Input data:
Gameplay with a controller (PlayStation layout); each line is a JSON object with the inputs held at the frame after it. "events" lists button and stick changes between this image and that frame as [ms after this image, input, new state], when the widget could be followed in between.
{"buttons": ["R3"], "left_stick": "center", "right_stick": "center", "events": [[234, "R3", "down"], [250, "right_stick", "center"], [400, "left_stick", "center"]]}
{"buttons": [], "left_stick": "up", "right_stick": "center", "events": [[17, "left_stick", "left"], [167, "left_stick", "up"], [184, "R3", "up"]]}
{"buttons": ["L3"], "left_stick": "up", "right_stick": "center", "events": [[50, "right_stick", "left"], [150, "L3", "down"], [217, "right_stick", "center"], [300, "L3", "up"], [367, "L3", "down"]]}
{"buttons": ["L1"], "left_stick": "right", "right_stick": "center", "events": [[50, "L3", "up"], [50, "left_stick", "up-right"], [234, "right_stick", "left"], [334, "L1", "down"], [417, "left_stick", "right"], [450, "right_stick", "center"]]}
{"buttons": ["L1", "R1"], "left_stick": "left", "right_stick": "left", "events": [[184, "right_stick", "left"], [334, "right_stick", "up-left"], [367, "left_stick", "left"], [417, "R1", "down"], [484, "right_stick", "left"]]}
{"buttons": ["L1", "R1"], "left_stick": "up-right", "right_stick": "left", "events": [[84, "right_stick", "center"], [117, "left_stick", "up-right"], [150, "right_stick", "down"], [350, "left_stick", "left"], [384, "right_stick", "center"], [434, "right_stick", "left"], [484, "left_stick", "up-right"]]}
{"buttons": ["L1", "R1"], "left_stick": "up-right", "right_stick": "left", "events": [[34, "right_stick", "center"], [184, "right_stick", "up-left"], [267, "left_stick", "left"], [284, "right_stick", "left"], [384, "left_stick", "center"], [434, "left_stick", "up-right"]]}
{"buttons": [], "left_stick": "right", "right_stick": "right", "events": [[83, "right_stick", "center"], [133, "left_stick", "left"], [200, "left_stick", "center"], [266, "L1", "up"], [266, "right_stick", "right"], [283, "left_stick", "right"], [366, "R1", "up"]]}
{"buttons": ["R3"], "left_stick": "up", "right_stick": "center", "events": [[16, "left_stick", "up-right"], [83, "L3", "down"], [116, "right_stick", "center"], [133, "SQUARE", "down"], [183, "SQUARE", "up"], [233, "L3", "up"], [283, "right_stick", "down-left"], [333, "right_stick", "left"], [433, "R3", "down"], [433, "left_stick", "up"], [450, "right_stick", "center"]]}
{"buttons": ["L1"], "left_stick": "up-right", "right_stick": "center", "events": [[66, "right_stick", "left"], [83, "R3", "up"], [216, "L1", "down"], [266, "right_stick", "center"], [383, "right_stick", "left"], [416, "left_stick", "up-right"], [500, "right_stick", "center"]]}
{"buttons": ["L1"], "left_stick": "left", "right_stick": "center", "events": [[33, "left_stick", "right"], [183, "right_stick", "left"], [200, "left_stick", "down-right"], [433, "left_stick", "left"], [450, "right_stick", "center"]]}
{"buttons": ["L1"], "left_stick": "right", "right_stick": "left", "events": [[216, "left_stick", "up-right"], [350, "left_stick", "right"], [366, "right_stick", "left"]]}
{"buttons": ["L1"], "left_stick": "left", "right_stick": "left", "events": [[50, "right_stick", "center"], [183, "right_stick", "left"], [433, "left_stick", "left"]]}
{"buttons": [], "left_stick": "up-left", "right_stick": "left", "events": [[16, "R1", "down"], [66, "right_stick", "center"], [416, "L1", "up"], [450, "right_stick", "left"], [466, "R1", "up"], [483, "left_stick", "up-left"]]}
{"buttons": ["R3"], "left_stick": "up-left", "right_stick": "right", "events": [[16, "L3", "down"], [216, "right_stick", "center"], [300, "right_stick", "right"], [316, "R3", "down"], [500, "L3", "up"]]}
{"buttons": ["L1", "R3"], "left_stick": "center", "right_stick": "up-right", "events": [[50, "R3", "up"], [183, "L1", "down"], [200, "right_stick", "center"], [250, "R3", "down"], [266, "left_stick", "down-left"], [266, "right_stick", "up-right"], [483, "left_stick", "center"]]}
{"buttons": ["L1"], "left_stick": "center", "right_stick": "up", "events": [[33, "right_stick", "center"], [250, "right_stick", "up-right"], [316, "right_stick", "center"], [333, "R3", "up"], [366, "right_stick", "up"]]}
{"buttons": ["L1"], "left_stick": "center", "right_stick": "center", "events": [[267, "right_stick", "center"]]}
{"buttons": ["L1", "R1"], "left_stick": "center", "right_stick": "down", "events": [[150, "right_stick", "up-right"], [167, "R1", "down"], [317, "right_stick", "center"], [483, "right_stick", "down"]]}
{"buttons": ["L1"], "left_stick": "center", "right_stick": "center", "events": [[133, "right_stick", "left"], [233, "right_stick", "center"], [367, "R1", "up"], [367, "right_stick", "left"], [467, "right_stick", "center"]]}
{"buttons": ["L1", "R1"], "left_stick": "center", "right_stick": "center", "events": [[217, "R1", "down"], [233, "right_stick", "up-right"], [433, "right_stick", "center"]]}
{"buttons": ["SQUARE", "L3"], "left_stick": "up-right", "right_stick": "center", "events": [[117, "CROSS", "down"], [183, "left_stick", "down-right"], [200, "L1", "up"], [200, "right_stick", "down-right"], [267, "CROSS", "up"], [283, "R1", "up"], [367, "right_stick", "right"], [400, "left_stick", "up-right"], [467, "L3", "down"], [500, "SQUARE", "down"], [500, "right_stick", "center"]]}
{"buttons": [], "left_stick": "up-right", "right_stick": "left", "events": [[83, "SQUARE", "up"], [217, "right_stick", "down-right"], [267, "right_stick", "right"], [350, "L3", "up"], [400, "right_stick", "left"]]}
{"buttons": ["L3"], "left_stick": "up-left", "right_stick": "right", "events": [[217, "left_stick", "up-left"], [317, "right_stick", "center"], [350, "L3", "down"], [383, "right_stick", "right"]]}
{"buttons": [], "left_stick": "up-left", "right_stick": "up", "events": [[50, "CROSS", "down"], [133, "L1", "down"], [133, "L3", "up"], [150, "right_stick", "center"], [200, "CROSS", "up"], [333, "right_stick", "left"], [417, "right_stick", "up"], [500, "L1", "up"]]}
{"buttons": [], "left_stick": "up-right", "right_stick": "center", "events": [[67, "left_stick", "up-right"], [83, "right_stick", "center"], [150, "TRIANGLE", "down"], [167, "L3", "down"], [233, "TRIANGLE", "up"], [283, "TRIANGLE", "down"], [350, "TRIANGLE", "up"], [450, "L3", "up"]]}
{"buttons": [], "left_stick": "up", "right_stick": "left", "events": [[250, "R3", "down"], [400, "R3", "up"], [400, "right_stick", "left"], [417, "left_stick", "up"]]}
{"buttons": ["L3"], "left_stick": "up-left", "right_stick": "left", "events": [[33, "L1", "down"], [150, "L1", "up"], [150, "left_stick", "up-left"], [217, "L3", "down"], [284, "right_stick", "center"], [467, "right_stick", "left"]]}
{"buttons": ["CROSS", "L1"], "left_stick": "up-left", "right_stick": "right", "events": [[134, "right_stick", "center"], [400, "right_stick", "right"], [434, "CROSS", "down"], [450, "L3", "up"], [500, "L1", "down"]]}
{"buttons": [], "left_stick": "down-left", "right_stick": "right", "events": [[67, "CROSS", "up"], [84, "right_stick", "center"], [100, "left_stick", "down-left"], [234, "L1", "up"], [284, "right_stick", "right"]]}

Exercise objective: The answer must contain every line of the material, unchanged.

Output for this task:
Gameplay with a controller (PlayStation layout); each line is a JSON object with the inputs held at the frame after it. "events" lists button and stick changes between this image and that frame as [ms after this image, input, new state], when the widget could be followed in between.
{"buttons": ["R3"], "left_stick": "center", "right_stick": "center", "events": [[234, "R3", "down"], [250, "right_stick", "center"], [400, "left_stick", "center"]]}
{"buttons": [], "left_stick": "up", "right_stick": "center", "events": [[17, "left_stick", "left"], [167, "left_stick", "up"], [184, "R3", "up"]]}
{"buttons": ["L3"], "left_stick": "up", "right_stick": "center", "events": [[50, "right_stick", "left"], [150, "L3", "down"], [217, "right_stick", "center"], [300, "L3", "up"], [367, "L3", "down"]]}
{"buttons": ["L1"], "left_stick": "right", "right_stick": "center", "events": [[50, "L3", "up"], [50, "left_stick", "up-right"], [234, "right_stick", "left"], [334, "L1", "down"], [417, "left_stick", "right"], [450, "right_stick", "center"]]}
{"buttons": ["L1", "R1"], "left_stick": "left", "right_stick": "left", "events": [[184, "right_stick", "left"], [334, "right_stick", "up-left"], [367, "left_stick", "left"], [417, "R1", "down"], [484, "right_stick", "left"]]}
{"buttons": ["L1", "R1"], "left_stick": "up-right", "right_stick": "left", "events": [[84, "right_stick", "center"], [117, "left_stick", "up-right"], [150, "right_stick", "down"], [350, "left_stick", "left"], [384, "right_stick", "center"], [434, "right_stick", "left"], [484, "left_stick", "up-right"]]}
{"buttons": ["L1", "R1"], "left_stick": "up-right", "right_stick": "left", "events": [[34, "right_stick", "center"], [184, "right_stick", "up-left"], [267, "left_stick", "left"], [284, "right_stick", "left"], [384, "left_stick", "center"], [434, "left_stick", "up-right"]]}
{"buttons": [], "left_stick": "right", "right_stick": "right", "events": [[83, "right_stick", "center"], [133, "left_stick", "left"], [200, "left_stick", "center"], [266, "L1", "up"], [266, "right_stick", "right"], [283, "left_stick", "right"], [366, "R1", "up"]]}
{"buttons": ["R3"], "left_stick": "up", "right_stick": "center", "events": [[16, "left_stick", "up-right"], [83, "L3", "down"], [116, "right_stick", "center"], [133, "SQUARE", "down"], [183, "SQUARE", "up"], [233, "L3", "up"], [283, "right_stick", "down-left"], [333, "right_stick", "left"], [433, "R3", "down"], [433, "left_stick", "up"], [450, "right_stick", "center"]]}
{"buttons": ["L1"], "left_stick": "up-right", "right_stick": "center", "events": [[66, "right_stick", "left"], [83, "R3", "up"], [216, "L1", "down"], [266, "right_stick", "center"], [383, "right_stick", "left"], [416, "left_stick", "up-right"], [500, "right_stick", "center"]]}
{"buttons": ["L1"], "left_stick": "left", "right_stick": "center", "events": [[33, "left_stick", "right"], [183, "right_stick", "left"], [200, "left_stick", "down-right"], [433, "left_stick", "left"], [450, "right_stick", "center"]]}
{"buttons": ["L1"], "left_stick": "right", "right_stick": "left", "events": [[216, "left_stick", "up-right"], [350, "left_stick", "right"], [366, "right_stick", "left"]]}
{"buttons": ["L1"], "left_stick": "left", "right_stick": "left", "events": [[50, "right_stick", "center"], [183, "right_stick", "left"], [433, "left_stick", "left"]]}
{"buttons": [], "left_stick": "up-left", "right_stick": "left", "events": [[16, "R1", "down"], [66, "right_stick", "center"], [416, "L1", "up"], [450, "right_stick", "left"], [466, "R1", "up"], [483, "left_stick", "up-left"]]}
{"buttons": ["R3"], "left_stick": "up-left", "right_stick": "right", "events": [[16, "L3", "down"], [216, "right_stick", "center"], [300, "right_stick", "right"], [316, "R3", "down"], [500, "L3", "up"]]}
{"buttons": ["L1", "R3"], "left_stick": "center", "right_stick": "up-right", "events": [[50, "R3", "up"], [183, "L1", "down"], [200, "right_stick", "center"], [250, "R3", "down"], [266, "left_stick", "down-left"], [266, "right_stick", "up-right"], [483, "left_stick", "center"]]}
{"buttons": ["L1"], "left_stick": "center", "right_stick": "up", "events": [[33, "right_stick", "center"], [250, "right_stick", "up-right"], [316, "right_stick", "center"], [333, "R3", "up"], [366, "right_stick", "up"]]}
{"buttons": ["L1"], "left_stick": "center", "right_stick": "center", "events": [[267, "right_stick", "center"]]}
{"buttons": ["L1", "R1"], "left_stick": "center", "right_stick": "down", "events": [[150, "right_stick", "up-right"], [167, "R1", "down"], [317, "right_stick", "center"], [483, "right_stick", "down"]]}
{"buttons": ["L1"], "left_stick": "center", "right_stick": "center", "events": [[133, "right_stick", "left"], [233, "right_stick", "center"], [367, "R1", "up"], [367, "right_stick", "left"], [467, "right_stick", "center"]]}
{"buttons": ["L1", "R1"], "left_stick": "center", "right_stick": "center", "events": [[217, "R1", "down"], [233, "right_stick", "up-right"], [433, "right_stick", "center"]]}
{"buttons": ["SQUARE", "L3"], "left_stick": "up-right", "right_stick": "center", "events": [[117, "CROSS", "down"], [183, "left_stick", "down-right"], [200, "L1", "up"], [200, "right_stick", "down-right"], [267, "CROSS", "up"], [283, "R1", "up"], [367, "right_stick", "right"], [400, "left_stick", "up-right"], [467, "L3", "down"], [500, "SQUARE", "down"], [500, "right_stick", "center"]]}
{"buttons": [], "left_stick": "up-right", "right_stick": "left", "events": [[83, "SQUARE", "up"], [217, "right_stick", "down-right"], [267, "right_stick", "right"], [350, "L3", "up"], [400, "right_stick", "left"]]}
{"buttons": ["L3"], "left_stick": "up-left", "right_stick": "right", "events": [[217, "left_stick", "up-left"], [317, "right_stick", "center"], [350, "L3", "down"], [383, "right_stick", "right"]]}
{"buttons": [], "left_stick": "up-left", "right_stick": "up", "events": [[50, "CROSS", "down"], [133, "L1", "down"], [133, "L3", "up"], [150, "right_stick", "center"], [200, "CROSS", "up"], [333, "right_stick", "left"], [417, "right_stick", "up"], [500, "L1", "up"]]}
{"buttons": [], "left_stick": "up-right", "right_stick": "center", "events": [[67, "left_stick", "up-right"], [83, "right_stick", "center"], [150, "TRIANGLE", "down"], [167, "L3", "down"], [233, "TRIANGLE", "up"], [283, "TRIANGLE", "down"], [350, "TRIANGLE", "up"], [450, "L3", "up"]]}
{"buttons": [], "left_stick": "up", "right_stick": "left", "events": [[250, "R3", "down"], [400, "R3", "up"], [400, "right_stick", "left"], [417, "left_stick", "up"]]}
{"buttons": ["L3"], "left_stick": "up-left", "right_stick": "left", "events": [[33, "L1", "down"], [150, "L1", "up"], [150, "left_stick", "up-left"], [217, "L3", "down"], [284, "right_stick", "center"], [467, "right_stick", "left"]]}
{"buttons": ["CROSS", "L1"], "left_stick": "up-left", "right_stick": "right", "events": [[134, "right_stick", "center"], [400, "right_stick", "right"], [434, "CROSS", "down"], [450, "L3", "up"], [500, "L1", "down"]]}
{"buttons": [], "left_stick": "down-left", "right_stick": "right", "events": [[67, "CROSS", "up"], [84, "right_stick", "center"], [100, "left_stick", "down-left"], [234, "L1", "up"], [284, "right_stick", "right"]]}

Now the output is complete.